The present review summarizes recent knowledge on polycystic liver diseases (PCLDs), mechanisms of hepatic cystogenesis and potential therapies for these conditions. PCLD may be classified as cholangiociliopathies. In PCLD associated with polycystic kidney disease, cell proliferation is one of the major mechanisms of cystogenesis, whereas in isolated PCLD (autosomal dominant polycystic liver disease), disrupted cell adhesion may be more important in cyst progression. In cystic cholangiocytes, overexpression of ion transporters and water channels facilitates fluid secretion into the cystic lumen, and growth factors, estrogens and cytokines promote cholangiocyte proliferation.

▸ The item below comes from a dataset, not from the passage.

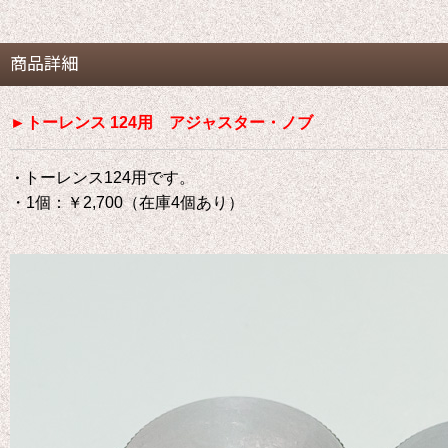
商品詳細
►トーレンス 124用 アジャスター・ノブ
トーレンス124用です。
・
・1個：￥2,700（在庫4個あり）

With age, cholangiocytes lining liver cysts acquire features of mesenchymal cells contributing to hepatic fibrocystogenesis. A novel mechanism of liver cyst expansion in PCLD involves microRNA regulatory pathways. Hyperproliferation of cystic cholangiocytes is linked to abnormalities in cell cycle progression and microRNA expression. Decreased levels of miR-15a are coupled to upregulation of its target--the cell cycle regulator, Cdc25A. Cholangiocyte cilia in liver cysts are structurally abnormal. Somatostatin analogues and sirolimus reduce liver cyst volume in PCLD patients. Clarification of molecular mechanisms of hepatic cystogenesis provides an opportunity for the development of targeted therapeutic options in PCLD.